Cryogenic electron microscopy is a decisive instrument in researching molecular structures. It had hitherto been practically impossible to shed light on proteins in membranes of cells and cell organelles using this method as they were frequently too small. However, he also managed to achieve a breakthrough in this regard. "We thought it would probably work if we linked an antibody to the protein, thus increasing the weight." During a research period in Chicago, the doctoral candidate Bloch learned how to produce synthetic antibodies and, indeed, it did work.
Today, the postdoc Joël Bloch researches with the chemistry Nobel laureate Roderick MacKinnon at Rockefeller University in New York. In a zoom call, the passionate researcher relates how he loves to explore the city on long walks. His dissertation, on the other hand, was anything but a walk in the park. "Joël's projects were all of a high risk nature, and a lot of experimental difficulties needed to be overcome," says Bloch's doctoral supervisor Kaspar Locher, and his protégé can only confirm this. "It takes a lot of perseverance, and sometimes years go by without any results being achieved. Most things simply did not work." Bloch considered it similar to the first expedition exploring the Antarctic. "You don't know what to expect, or whether you'll get there – and whether you will ever come back again”.
A passion for research is a "priceless gift"
Ultimately, it is exactly this pioneering character that ensures structural biology still remains so "extremely fascinating" for the young scientist. "Aesthetically, it is certainly one of the most attractive sciences," he says with radiant eyes. "If one unravels the structure of a protein, one achieves a beautiful picture, and you are the first person to have ever seen this. And these structures frequently enable one to answer questions that have puzzled biology for decades." Finally, he regards the Prix Schläfli and the lecturing activity associated with it as a sort of obligation to instil other young people with this burning interest in science, "just like my school teacher did with me".

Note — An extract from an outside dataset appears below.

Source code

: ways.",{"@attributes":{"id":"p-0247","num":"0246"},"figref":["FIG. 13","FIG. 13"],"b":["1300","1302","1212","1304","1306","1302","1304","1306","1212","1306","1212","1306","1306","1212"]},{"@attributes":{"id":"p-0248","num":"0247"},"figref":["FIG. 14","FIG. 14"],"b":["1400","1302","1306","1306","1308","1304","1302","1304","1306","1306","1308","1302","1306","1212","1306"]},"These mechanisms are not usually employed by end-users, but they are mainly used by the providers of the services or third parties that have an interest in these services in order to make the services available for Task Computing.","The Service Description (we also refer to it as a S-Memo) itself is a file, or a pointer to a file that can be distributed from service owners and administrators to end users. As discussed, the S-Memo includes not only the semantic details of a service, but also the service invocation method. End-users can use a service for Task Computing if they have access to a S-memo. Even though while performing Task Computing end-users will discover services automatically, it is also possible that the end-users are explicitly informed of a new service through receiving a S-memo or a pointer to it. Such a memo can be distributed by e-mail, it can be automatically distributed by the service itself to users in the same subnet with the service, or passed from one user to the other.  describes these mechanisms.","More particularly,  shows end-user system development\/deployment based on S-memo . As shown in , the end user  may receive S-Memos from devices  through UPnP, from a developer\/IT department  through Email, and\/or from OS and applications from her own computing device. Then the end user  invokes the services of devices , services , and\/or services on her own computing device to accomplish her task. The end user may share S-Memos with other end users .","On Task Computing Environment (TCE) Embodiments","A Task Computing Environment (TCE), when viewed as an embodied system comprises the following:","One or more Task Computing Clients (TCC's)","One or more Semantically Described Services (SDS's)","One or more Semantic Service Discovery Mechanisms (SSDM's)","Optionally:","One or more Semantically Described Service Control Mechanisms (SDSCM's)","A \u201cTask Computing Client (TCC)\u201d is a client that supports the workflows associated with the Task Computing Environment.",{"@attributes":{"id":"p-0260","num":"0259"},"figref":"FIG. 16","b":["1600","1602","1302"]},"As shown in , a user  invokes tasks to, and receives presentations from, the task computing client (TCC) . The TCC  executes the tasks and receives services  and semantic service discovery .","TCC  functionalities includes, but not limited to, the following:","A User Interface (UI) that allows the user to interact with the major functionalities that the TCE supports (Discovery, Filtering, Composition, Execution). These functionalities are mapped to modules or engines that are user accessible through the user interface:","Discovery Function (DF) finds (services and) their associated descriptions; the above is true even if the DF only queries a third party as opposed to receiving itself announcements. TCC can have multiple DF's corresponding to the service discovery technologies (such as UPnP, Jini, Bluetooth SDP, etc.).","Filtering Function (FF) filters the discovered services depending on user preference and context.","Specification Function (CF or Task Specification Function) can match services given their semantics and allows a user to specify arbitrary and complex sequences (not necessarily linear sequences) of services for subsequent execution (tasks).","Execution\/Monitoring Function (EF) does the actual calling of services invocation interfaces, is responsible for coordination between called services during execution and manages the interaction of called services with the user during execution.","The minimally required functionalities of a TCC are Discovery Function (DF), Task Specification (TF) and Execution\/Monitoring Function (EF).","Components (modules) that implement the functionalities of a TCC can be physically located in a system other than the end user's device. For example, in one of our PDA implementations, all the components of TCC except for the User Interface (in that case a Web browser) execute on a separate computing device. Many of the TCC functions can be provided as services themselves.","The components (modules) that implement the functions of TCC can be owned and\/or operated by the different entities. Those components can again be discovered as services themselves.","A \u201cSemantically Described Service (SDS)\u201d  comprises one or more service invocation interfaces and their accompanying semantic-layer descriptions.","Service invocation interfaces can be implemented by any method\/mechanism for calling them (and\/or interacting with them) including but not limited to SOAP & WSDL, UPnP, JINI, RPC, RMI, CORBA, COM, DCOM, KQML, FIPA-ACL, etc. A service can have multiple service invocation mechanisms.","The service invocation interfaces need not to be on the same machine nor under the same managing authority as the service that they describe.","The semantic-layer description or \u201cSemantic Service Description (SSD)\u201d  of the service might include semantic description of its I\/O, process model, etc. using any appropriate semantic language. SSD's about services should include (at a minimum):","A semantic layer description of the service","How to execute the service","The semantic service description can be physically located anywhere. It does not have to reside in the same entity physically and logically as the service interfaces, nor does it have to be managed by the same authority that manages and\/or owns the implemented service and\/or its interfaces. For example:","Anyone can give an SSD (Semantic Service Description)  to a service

He would like to continue researching in cellular biology "employing techniques that we probably are unaware of today". He dreams of a professorship in Switzerland or the United States, or somewhere "where the setting is just right". Although salaries in industry are very tempting, particularly in the United States, "Being on the front line in science is a priceless gift," he stresses. "Money is no compensation for this."